Je m’interroge : Pourquoi l’expression « femme libre » n’est-elle pas associée dans une requête Google à ces femmes qui ont su faire avancer la liberté et les libertés des femmes ? Ces femmes qui ont su mener une vie libre et nous libérer ? Je pense à Simone Veil avec son combat pour le droit à l’avortement qui a su offrir aux femmes la liberté de choisir de concevoir, à Coco Chanel qui a su imposer le pantalon comme symbole de l’élégance féminine à l’heure de la jupe, à Sheryl Sandberg qui via son mouvement « Lean In » incite les femmes à réaliser leurs ambitions… « Histoire d’une femme libre » de Françoise Giroud se classe honorablement en bas de première page avec cette citation de l’auteur « Je suis une femme libre. J’ai été, donc je sais être, une femme heureuse. Qu’y a-t-il de plus rare au monde? ».
Des paroles qui associent liberté de la femme avec bonheur mais qui m’interpellent sur l’association au bonheur au regard de la réalité de la vie de cette femme et l’intensité de son combat pour sa liberté.

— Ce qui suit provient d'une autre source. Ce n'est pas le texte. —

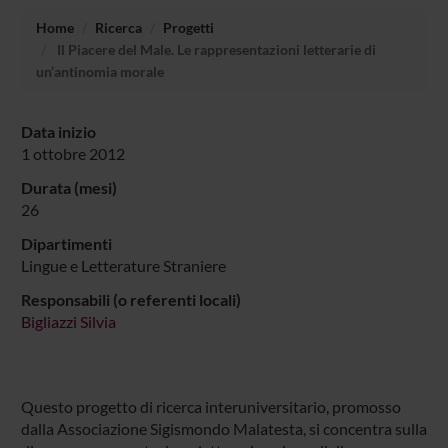
Home
Ricerca
Progetti
Il Piacere del Male. Le rappresentazioni letterarie di
un’antinomia morale
Data inizio
1 ottobre 2012
Durata (mesi)
26
Dipartimenti
Lingue e Letterature Straniere
Responsabili (o referenti locali)
Bigliazzi Silvia
Questo progetto di ricerca interuniversitario, promosso
dalla Associazione Sigismondo Malatesta, si concentra sulla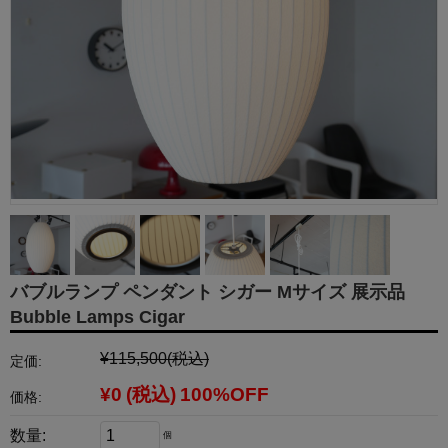
バブルランプ ペンダント シガー Mサイズ 展示品
Bubble Lamps Cigar
¥115,500
(税込)
定価:
¥0
(税込)
100%OFF
価格:
数量:
個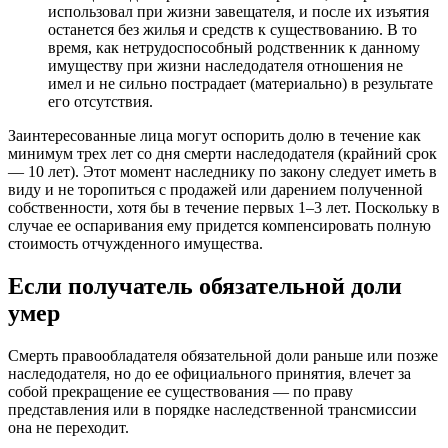
использовал при жизни завещателя, и после их изъятия
останется без жилья и средств к существованию. В то
время, как нетрудоспособный родственник к данному
имуществу при жизни наследодателя отношения не
имел и не сильно пострадает (материально) в результате
его отсутствия.
Заинтересованные лица могут оспорить долю в течение как
минимум трех лет со дня смерти наследодателя (крайний срок
— 10 лет). Этот момент наследнику по закону следует иметь в
виду и не торопиться с продажей или дарением полученной
собственности, хотя бы в течение первых 1–3 лет. Поскольку в
случае ее оспаривания ему придется компенсировать полную
стоимость отчужденного имущества.
Если получатель обязательной доли
умер
Смерть правообладателя обязательной доли раньше или позже
наследодателя, но до ее официального принятия, влечет за
собой прекращение ее существования — по праву
представления или в порядке наследственной трансмиссии
она не переходит.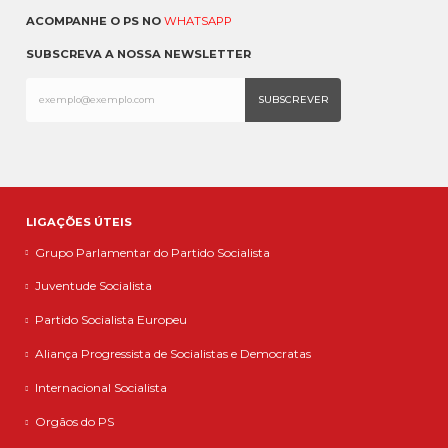
ACOMPANHE O PS NO
WHATSAPP
SUBSCREVA A NOSSA NEWSLETTER
LIGAÇÕES ÚTEIS
Grupo Parlamentar do Partido Socialista
Juventude Socialista
Partido Socialista Europeu
Aliança Progressista de Socialistas e Democratas
Internacional Socialista
Orgãos do PS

Le sens restrictif donné aux expressions « femme libre » ou « femme libérée » ne doit pas nous faire oublier la réalité des libertés que les femmes ont acquises au travers des siècles : droit de vote, droit à l’avortement, droit au travail, droit à l’éducation…et les limitations encore existantes des ces libertés : inégalité de salaire, inégalité de répartition des tâches domestiques, inégalité de représentation aux fonctions dirigeantes ou en politique… Ces libertés gagnées sont récentes et fragiles. Notre combat en tant que femme se doit de les défendre et de les faire progresser. Elles ne concernent encore que trop peu de femmes dans le monde. L’initiative de Margot Wallström, ministre des affaires étrangères suédoise qui a eu le courage de dénoncer le non respect des droits de l’homme et plus précisément des femmes en Arabie Saoudite est, à ce titre exemplaire. La liberté des femmes est encore trop souvent limitée ou bridée. Les femmes se doivent de prendre et de défendre leurs libertés, une liberté de choix et d’actions sans discrimination de genre.

Même en occident où les femmes ont acquises le plus de libertés, des freins plus pernicieux inhibent les femmes dans l’exercice de leur liberté. De part l’image que la société véhicule d’elles, de part l’éducation qu’elles reçoivent, de part leur rôle de mère, les femmes sont plus souvent enclines à sacrifier leurs ambitions de manière inconsciente. Le chemin de la liberté chez la femme comme chez l’homme exige le courage de « Devenir soi » et de s’émanciper de tout cliché comme l’explique Jacques Attali dans son livre: cliché de la femme au foyer ou de la femme impérativement financièrement indépendante, cliché de la femme avant tout mère avant d’être amante, cliché de la femme nécessairement féministe ou victime de l’homme… La liberté de la femme ne se construit pas dans la négation des genres ou dans une vision idéalisée de devenir un homme et d’agir comme un homme. Une femme libre ne doit ni refuser sa féminité ni occulter son statut de mère. Une femme libre, c’est une femme qui agit et raisonne dans la « pleine conscience » de son unicité, de ses différences et de son potentiel. C’est une femme qui s’offre la liberté d’être elle-même. Elle s’appartient et se réalise dans son devenir.

Elle a le choix et la possibilité - comme les membres de la communauté TEDxChampsÉlyséesWomen - d’aider et de participer à ce que la femme progresse dans la conquête de sa liberté d’être elle-même et de l’accompagner dans la réalisation de ses ambitions.